One in particular has been long known and impinges a little on our view of Greeks in Bactria. It is the so-called Oxus Treasure, now in the British Museum, until recently fully exhibited there, and said to be from a cache found buried in the banks of the Oxus in 1877. It was partially dispersed, then reassembled, an activity that is not reassuring if we are concerned about its unity. The objects are all precious and most are clearly Persian in origin, which does not mean that they come from Persia but that they were collected from a Persian site in Asia and deposited for safety.165 Most are earlier than Alexander, and one gold scabbard is probably Median of the 7th century BC and perhaps not from the main find at all but added to it.166 The treasure is likely to have been assembled from different sources.167 There are Greek pieces too, notably finger rings, which seem 4th-century in date, and therefore not strictly relevant to Greek Bactria, but they are mentioned here because some have thought the whole hoard to be later in date, they are not irrelevant to the record of Greeks and Greek art in the east, and they involve consideration of another hoard of mainly later objects, which are relevant at this point in our narrative. In the Oxus Treasure there are echoes of Greekness even in the Persian objects – asilver statuette of, it may be, a prince, gives him a Persian (Median) gilt hat and poses him with hands forward as if holding sacred objects, but he is stark naked, which is decidedly not a feature of any Achaemenid Persian representation, but normal in Greek art [PL. XII].168 Perhaps he once wore a dress – cloth of gold? The gold rings are 4th-century Greek (two knuckle-bone players) or Greco-Persian (addorsed bull-foreparts) in their types.169 At Takht-I Sangin there was a gold ring with a turquoise intaglio of Greco-Persian type.170

In 1993 another large hoard, parts of it closely comparable to the Oxus Treasure, came to light and is largely housed in the Miho Museum in Japan.171 Russian archaeologists, who had believed that the original Oxus Treasure represented material once at the temple at Takht-I Sangin, hailed it as part of the same treasure.172 Some scholars have expressed strong suspicions about the authenticity of many of the objects, but to the writer most seem genuine enough. But although many of them are decidedly ‘Persian’ in appearance, some are later than much in the old Oxus Treasure. Moreover, it has been suggested that the new treasure is simply part of a much larger find of precious objects from Mir-Zakah in western Gandhara, to the south, including thousands of coins and objects going as late perhaps as the 1st century AD, and not from the Oxus area at all. It may really be a matter of several ‘hoards’ created at various times since antiquity, mainly from Mir-Zakah, one batch of which at least somewhat resembles the content of the first Oxus Treasure, although perhaps not from so far north. Whatever the truth of the matter, many of the objects of the new treasure are relevant since they are Greek or graecizing products with that eastern flavour which we have learned to expect of the Greco-Bactrian kingdoms. Of the Greek material what seem to me the most significant are the gold rings and gems. But whether any of them need to be as late as the Greco-Bactrian kingdom is another matter, and it might well be that at least this part of the find (not the majority of the coins) represents the product of a crisis of the period of the invasions; a few seem ‘Hellenistic’ enough to leave discussion of them in this chapter rather than any earlier.173

The finds include more finger rings of Greek types, but also intaglios, Greek and Greco-Persian. The jewelry is mainly Persian or eastern and there are several Persian-type bracelets and cups (phialai). More substantial are silver-gilt rhyta of Persian type, but some with realistic animal protomes reflecting the Hellenistic versions of the Seleucid and Parthian world, which include remarkable essays of modelling and imagination. Other gilt silver vessels carry more Greek decoration, including one with high-relief figures in a Dionysiac scene with maenads, musicians and the god [PL. XIV; the silver corroded black]. A silver dish with a ketos (sea monster) reminds us of this monster, a Greek creation with a strong eastern history.174 Many gold plaques with figures of Persian worshippers, like those from the Oxus Treasure, are accompanied by others that are classical in dress and pose. The ill-defined history of the hoard, like so much else from the area, must not distract attention from the importance of the finds and their character, implying as they do a society well conversant with Greek manners, and indeed artists working in the pure tradition of the homeland, and apparently into the period after the fall of the Achaemenid Persian Empire.

**Information shown:**
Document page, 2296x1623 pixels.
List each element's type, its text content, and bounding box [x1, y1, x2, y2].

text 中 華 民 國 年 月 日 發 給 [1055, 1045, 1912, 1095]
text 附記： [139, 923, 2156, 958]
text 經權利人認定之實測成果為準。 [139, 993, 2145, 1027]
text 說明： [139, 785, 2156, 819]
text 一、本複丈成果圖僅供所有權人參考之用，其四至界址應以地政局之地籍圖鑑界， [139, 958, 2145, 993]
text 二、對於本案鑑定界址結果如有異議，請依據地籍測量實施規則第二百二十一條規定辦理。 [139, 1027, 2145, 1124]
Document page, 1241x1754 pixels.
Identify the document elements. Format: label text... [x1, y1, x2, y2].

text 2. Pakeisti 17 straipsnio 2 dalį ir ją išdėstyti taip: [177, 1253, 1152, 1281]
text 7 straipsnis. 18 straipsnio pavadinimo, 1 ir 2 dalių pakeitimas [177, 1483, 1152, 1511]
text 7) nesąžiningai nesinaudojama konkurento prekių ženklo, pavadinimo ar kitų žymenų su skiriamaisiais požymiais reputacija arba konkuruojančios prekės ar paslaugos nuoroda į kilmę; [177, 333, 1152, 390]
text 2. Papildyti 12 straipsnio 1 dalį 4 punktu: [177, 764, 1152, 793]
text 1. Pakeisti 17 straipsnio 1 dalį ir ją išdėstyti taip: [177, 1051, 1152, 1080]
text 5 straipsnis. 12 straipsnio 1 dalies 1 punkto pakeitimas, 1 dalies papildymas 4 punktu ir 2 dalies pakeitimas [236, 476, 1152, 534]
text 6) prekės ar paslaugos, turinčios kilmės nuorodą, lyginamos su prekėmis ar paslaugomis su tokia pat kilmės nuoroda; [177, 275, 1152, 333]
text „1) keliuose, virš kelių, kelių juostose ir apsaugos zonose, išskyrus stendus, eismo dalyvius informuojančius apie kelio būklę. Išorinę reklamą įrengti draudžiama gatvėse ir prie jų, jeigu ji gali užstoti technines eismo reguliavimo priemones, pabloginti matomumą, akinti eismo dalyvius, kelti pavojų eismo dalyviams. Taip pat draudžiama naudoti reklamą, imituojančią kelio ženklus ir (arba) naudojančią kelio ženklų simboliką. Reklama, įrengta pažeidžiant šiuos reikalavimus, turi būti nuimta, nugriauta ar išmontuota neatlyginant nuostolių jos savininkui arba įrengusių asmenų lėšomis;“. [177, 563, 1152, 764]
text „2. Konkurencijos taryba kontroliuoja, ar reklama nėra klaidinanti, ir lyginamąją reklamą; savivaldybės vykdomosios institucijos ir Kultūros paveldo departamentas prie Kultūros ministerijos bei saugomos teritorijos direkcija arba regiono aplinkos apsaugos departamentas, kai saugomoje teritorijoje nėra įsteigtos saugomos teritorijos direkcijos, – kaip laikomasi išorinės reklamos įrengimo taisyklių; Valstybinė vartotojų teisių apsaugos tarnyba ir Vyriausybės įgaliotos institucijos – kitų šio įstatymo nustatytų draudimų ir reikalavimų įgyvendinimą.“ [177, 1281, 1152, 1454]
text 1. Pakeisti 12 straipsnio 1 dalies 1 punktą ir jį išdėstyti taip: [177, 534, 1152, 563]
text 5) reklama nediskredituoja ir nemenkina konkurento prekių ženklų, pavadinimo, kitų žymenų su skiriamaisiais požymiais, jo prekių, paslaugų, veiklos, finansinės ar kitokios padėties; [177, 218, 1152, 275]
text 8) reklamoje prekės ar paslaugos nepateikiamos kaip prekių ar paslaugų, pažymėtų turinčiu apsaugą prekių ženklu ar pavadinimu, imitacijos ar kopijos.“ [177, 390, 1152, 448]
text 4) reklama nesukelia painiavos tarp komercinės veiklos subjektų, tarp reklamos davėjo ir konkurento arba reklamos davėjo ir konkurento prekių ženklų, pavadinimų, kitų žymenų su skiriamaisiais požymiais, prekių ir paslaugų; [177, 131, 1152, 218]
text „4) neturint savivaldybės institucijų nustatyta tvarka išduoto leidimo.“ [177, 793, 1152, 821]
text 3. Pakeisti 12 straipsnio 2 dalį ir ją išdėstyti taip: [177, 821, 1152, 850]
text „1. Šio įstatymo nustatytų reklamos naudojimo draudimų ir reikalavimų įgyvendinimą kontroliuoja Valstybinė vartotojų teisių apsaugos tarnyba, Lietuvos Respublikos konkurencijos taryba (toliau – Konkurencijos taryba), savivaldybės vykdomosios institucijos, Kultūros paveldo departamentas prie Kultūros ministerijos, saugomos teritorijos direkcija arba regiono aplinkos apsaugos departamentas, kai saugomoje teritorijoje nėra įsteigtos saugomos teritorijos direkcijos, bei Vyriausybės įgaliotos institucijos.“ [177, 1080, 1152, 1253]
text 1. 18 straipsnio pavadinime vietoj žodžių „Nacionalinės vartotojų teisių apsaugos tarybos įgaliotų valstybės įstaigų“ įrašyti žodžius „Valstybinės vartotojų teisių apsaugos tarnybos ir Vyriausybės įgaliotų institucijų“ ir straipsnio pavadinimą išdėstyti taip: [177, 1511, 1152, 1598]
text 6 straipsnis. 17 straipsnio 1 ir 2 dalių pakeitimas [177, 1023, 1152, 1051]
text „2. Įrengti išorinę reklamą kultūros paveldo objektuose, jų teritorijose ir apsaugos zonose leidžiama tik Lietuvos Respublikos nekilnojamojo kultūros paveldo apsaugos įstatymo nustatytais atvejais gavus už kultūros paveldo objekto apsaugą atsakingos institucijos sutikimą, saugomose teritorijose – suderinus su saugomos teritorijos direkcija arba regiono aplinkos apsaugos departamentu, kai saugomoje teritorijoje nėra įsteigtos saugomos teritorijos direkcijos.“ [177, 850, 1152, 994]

**Task instructions:**
1. Translate into Spanish this sentence from the text on the Oxus Treasure: "The jewelry is mainly Persian or eastern and there are several Persian-type bracelets and cups (phialai)."
2. Answer these questions from the text on the Oxus Treasure:
(a) In what year was the Oxus Treasure said to have been found buried in the banks of the Oxus?
(b) In which museum is the hoard that came to light in 1993 largely housed?
(c) What sea monster appears on a silver dish among the finds?
Answer using only the text on the Oxus Treasure.

**Responses per task:**
1. Las joyas son principalmente persas u orientales, y hay varios brazaletes y copas (phialai) de tipo persa.

2.
(a) 1877
(b) The Miho Museum in Japan
(c) A ketos